- _WORK ITEM_: Isolate every line in the records below with "round" in it.

- _INPUT FOR THIS TASK_:
--

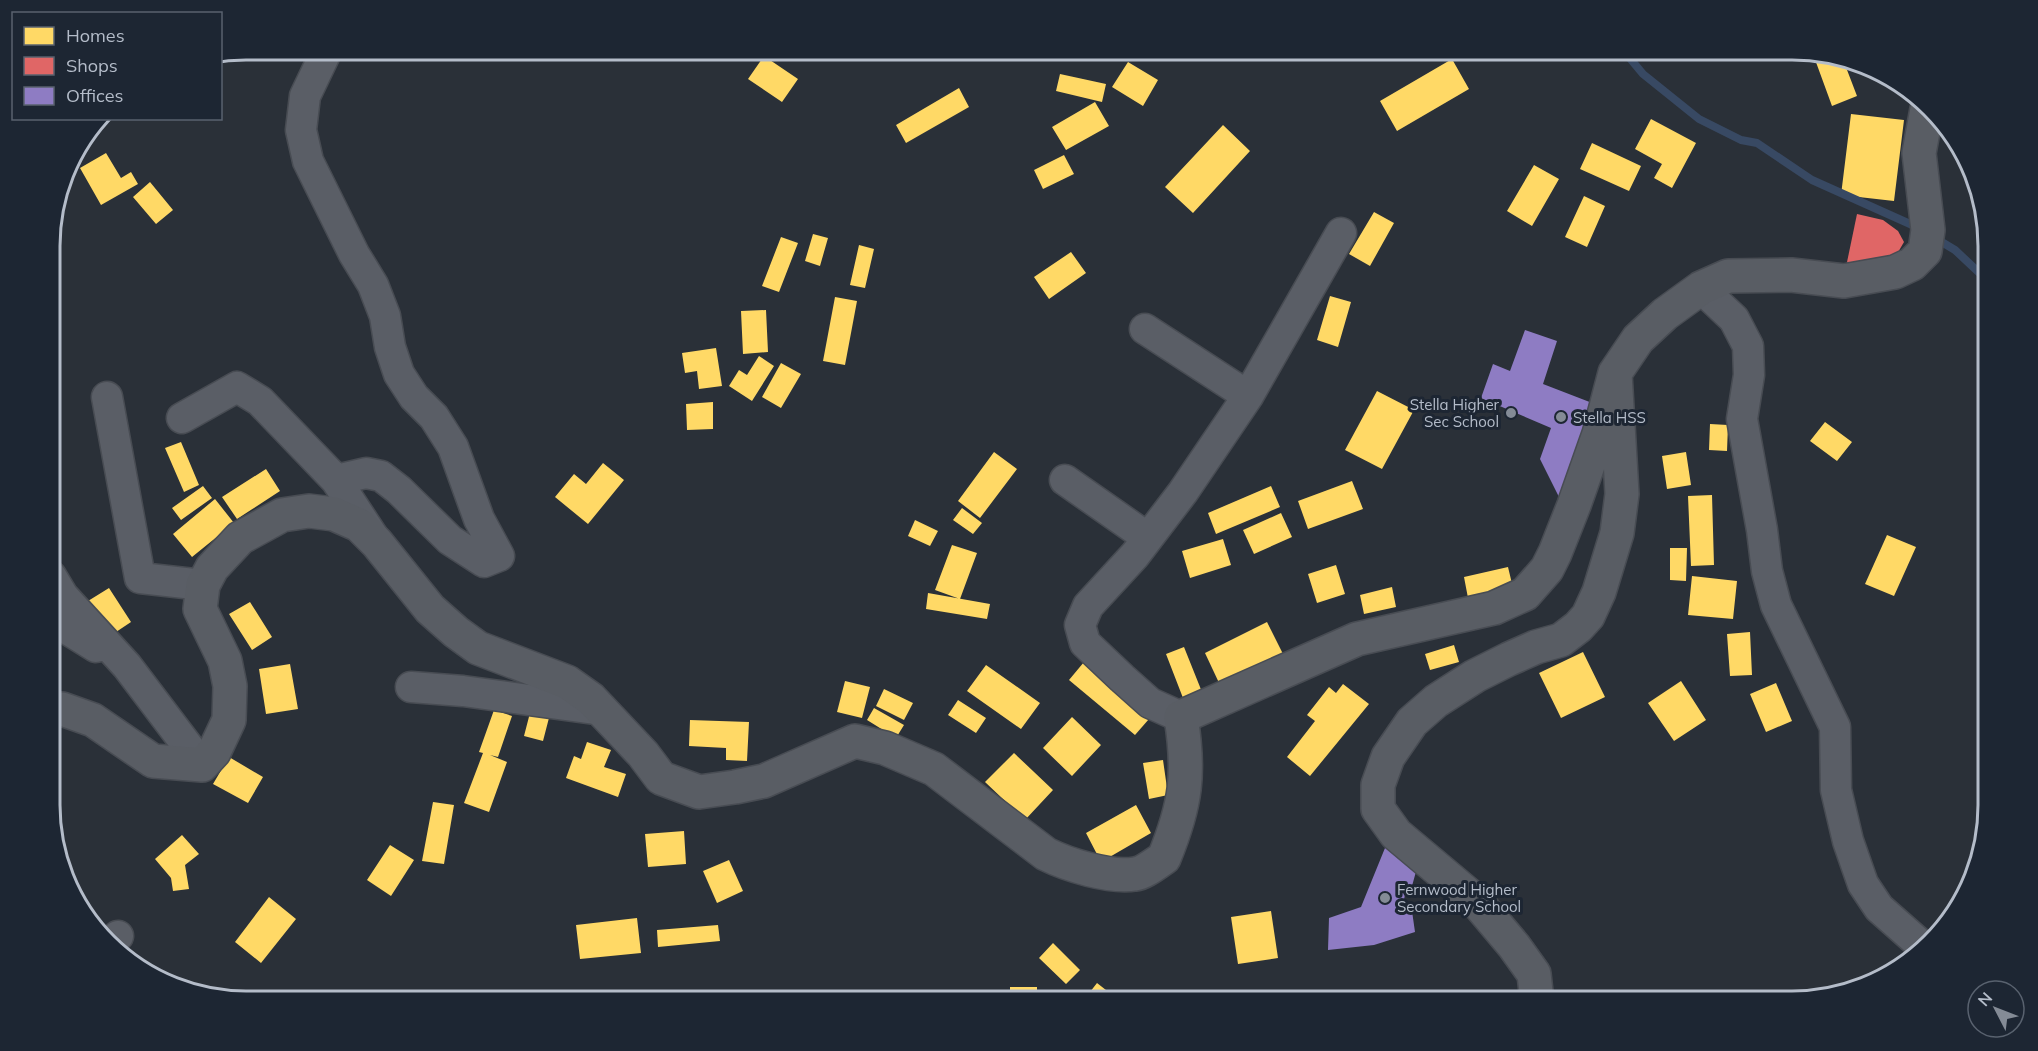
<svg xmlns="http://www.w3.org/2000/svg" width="2038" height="1051" font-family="Mulish,sans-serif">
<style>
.homes{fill:#ffd966}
.shops{fill:#e06666}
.offices{fill:#8e7cc3}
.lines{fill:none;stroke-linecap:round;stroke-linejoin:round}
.stream{stroke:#384963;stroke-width:8}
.street-casing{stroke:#484c53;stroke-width:33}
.secondary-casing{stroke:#484c53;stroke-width:36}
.street{stroke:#5a5e66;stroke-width:30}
.secondary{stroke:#595d64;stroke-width:33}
.poi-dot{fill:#848b96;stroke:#1d2633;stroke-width:2}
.labels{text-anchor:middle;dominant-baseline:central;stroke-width:6;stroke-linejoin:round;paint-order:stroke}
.poi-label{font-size:15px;fill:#b4bcc9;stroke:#1d2633;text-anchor:start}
.rim{fill:none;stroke:#b4bcc9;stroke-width:3}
</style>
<rect width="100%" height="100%" fill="#2a3038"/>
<path class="homes" d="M1813,54L1844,62L1857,96L1832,106Z
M764,56L798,79L782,102L748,79Z
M1452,59L1469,89L1397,131L1380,101Z
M1128,62L1158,80L1143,106L1112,87Z
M1060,74L1106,84L1102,102L1056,91Z
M959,88L969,107L906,143L896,125Z
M1095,102L1109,126L1066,150L1052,127Z
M1851,114L1904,120L1894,201L1841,195Z
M1651,119L1696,143L1672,188L1654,178L1662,164L1635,149Z
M1223,125L1250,151L1193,213L1165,187Z
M1592,143L1641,166L1629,191L1580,169Z
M106,153L121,178L131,172L138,184L101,205L80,168Z
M1064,155L1074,174L1043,189L1034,170Z
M1534,165L1559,179L1532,226L1507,211Z
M150,182L173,210L156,224L133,197Z
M1584,196L1605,206L1587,247L1565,237Z
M1374,212L1394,223L1370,266L1349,254Z
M813,234L828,238L820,266L805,261Z
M781,237L798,243L779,292L762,286Z
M859,245L874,249L865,288L850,285Z
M1071,252L1086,273L1049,299L1034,277Z
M1330,296L1351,302L1338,347L1317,340Z
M835,297L857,301L845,365L823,361Z
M766,310L768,352L743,354L741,311Z
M716,348L722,386L699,389L697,371L685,373L682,353Z
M759,356L774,366L752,401L729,386L739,370L747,375Z
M781,363L801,374L781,408L762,397Z
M1377,391L1414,410L1382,469L1345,450Z
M713,402V429L687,430L686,404Z
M1825,422L1852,442L1837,461L1810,441Z
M1710,424L1728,425L1727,451L1709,450Z
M181,442L199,485L184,492L165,448Z
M994,452L1017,469L980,518L958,501Z
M1686,452L1691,485L1667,489L1662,456Z
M603,463L624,480L588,524L555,497L574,474L586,484Z
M266,469L280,491L237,519L222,497Z
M1352,481L1363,509L1308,529L1298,501Z
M203,486L212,498L181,520L172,508Z
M1271,486L1280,507L1216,534L1208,513Z
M1712,495L1714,565L1691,566L1688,496Z
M215,499L234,523L192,557L173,534Z
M962,508L982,523L973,534L953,520Z
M1281,513L1292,537L1254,554L1243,530Z
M915,520L938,531L930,546L908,536Z
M1887,535L1916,547L1894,596L1865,584Z
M1223,539L1231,565L1190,578L1182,551Z
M952,545L977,553L960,599L935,590Z
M1670,548H1687L1686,581L1670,580Z
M1336,565L1345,594L1317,603L1308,574Z
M1508,567L1513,588L1468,598L1464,577Z
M1692,576L1737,581L1733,619L1688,615Z
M1392,587L1396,607L1364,614L1360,595Z
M109,588L131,622L110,636L88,601Z
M928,593L990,604L987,619L926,609Z
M250,602L272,637L252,650L229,614Z
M1267,622L1283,654L1220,685L1205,653Z
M1750,632L1752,675L1730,676L1727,634Z
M1454,645L1459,662L1430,670L1425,654Z
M1184,647L1202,692L1183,698L1166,654Z
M1583,652L1605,697L1561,718L1539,673Z
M1089,656L1156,711L1135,735L1069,680Z
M290,664L298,709L266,714L259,669Z
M986,665L1040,703L1021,729L967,691Z
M845,681L870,687L862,718L837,712Z
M1681,681L1706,720L1674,741L1648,703Z
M1776,683L1792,721L1766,732L1750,694Z
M1343,684L1369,704L1310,776L1287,757L1315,721L1307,715L1329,687L1336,693Z
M884,689L913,703L904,720L876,706Z
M958,700L986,718L976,733L948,715Z
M874,708L904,725L896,738L867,720Z
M531,709L550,714L543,741L524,736Z
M494,710L512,716L498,757L490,755L507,762L489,812L464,803L483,753L479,752Z
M1072,717L1101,745L1072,776L1043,748Z
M690,720L749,722L747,761L726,760V748L689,746Z
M587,742L611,750L604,767L626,774L618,797L566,778L574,756L581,759Z
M1014,753L1053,790L1025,820L985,782Z
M229,757L263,777L248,803L213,784Z
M1163,760L1168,795L1149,799L1143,763Z
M433,802L454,805L444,864L422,861Z
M1136,805L1151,833L1101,862L1086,833Z
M684,831L686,864L648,867L645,834Z
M182,835L199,854L185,865L189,889L173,891L171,878L155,859Z
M390,845L414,860L391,896L367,880Z
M729,860L743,891L717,903L703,871Z
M269,897L296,919L261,963L235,942Z
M1271,911L1278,958L1238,964L1231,917Z
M637,918L641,953L580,959L576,925Z
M718,925L720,941L658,947L657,930Z
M1053,943L1080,970L1066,984L1039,958Z
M1097,983L1120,1001H1083Z
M1010,987H1037V1001H1010Z
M406,996L426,999V1001H405Z"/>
<path class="shops" d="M1857,214L1883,220L1898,231L1904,242L1897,254L1883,261L1846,267Z"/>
<path class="offices" d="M1525,330L1557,341L1543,384L1600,406L1560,499L1540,459L1551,428L1481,398L1493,364L1510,371Z
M1390,845L1417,868L1412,886L1406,887L1403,907L1412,911L1415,932L1374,945L1328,950L1329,918L1361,907L1385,848Z"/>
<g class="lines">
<path class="stream" d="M1623,50L1643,74L1699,119L1741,140L1757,143L1812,180L1919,228
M1935,238L1955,250L1987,280"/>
<g class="street-casing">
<path id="street" d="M327,50L305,96L301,130L308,161L354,254L373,285L385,316L390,347L399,374L414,397L434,417L453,447L479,519L499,556L484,562L450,540L399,490L381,476L366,473L336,480
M1701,288L1734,319L1748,346L1749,375L1742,419L1762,530L1767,571L1776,605L1835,727L1836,790L1848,841L1863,884L1879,908L1921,945
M1145,329L1248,396
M107,397L140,578L203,585
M182,418L237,387L260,401L336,480L374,538
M1065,480L1148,538
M51,576L63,596L127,666L202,765
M51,619L96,647
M411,687L463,691L602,710
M1181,717L1150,703L1122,678L1085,643L1080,625L1088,606L1135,555L1183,492L1248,396L1341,233
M111,942L118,936"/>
</g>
<g class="secondary-casing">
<path id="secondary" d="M51,710L62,709L93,720L153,761L202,765L214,752L229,720L230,686L225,661L200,609L203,585L212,568L240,538L282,515L309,511L334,514L359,525L377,543L430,609L456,632L478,648L567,682L591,699L643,754L661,778L699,792L735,787L764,781L855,741L885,748L934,769L1046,854C1068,865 1110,878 1135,874C1144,873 1156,863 1164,858C1186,804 1190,774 1181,717L1357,639L1494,608L1525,594L1547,569L1555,553L1574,505L1599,434L1615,373
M1537,1001L1534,974L1514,946L1477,902L1396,834L1378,809V785L1388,757L1412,722L1436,701L1475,676L1509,659L1536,647L1561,640L1578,627L1588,616L1599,592L1617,533L1622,494L1615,373L1638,339L1665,314L1701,288L1728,276L1791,275L1844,281L1895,272L1912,264L1925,251L1928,230L1919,153L1927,109"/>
</g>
<use href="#street" class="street"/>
<use href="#secondary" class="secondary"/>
</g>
<g class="poi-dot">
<circle cx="1511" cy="413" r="6"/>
<circle cx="1561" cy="417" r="6"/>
<circle cx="1385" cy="898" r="6"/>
</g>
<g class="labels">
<g class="poi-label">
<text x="1499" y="404" text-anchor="end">Stella Higher<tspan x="1499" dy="17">Sec School</tspan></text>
<text x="1573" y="417">Stella HSS</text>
<text x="1397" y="889">Fernwood Higher<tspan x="1397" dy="17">Secondary School</tspan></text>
</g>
</g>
<path d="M0 0H2038V1051H0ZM246 60H1792A186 186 0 0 1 1978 246V805A186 186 0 0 1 1792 991H246A186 186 0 0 1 60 805V246A186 186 0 0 1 246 60Z" fill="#1d2633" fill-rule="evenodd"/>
<path class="rim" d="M246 60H1792A186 186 0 0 1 1978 246V805A186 186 0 0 1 1792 991H246A186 186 0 0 1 60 805V246A186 186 0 0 1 246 60Z"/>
<rect x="12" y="12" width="210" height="108" fill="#1d2633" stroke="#59626f" stroke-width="1.5"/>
<rect x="24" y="27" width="30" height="18" fill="#ffd966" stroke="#59626f" stroke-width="1.5"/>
<text x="66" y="42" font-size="18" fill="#b4bcc9">Homes</text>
<rect x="24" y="57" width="30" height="18" fill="#e06666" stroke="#59626f" stroke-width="1.5"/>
<text x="66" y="72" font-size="18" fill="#b4bcc9">Shops</text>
<rect x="24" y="87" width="30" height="18" fill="#8e7cc3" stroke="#59626f" stroke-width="1.5"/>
<text x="66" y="102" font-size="18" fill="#b4bcc9">Offices</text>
<g transform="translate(1996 1009) rotate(312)"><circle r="28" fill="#1d2633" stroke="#59626f" stroke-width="1.5"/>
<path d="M0-4.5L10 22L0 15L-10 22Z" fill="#848b96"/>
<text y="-9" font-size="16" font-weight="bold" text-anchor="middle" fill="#b4bcc9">N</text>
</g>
</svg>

--

- _SOLUTION TO THE EXERCISE_:
.lines{fill:none;stroke-linecap:round;stroke-linejoin:round}
.labels{text-anchor:middle;dominant-baseline:central;stroke-width:6;stroke-linejoin:round;paint-order:stroke}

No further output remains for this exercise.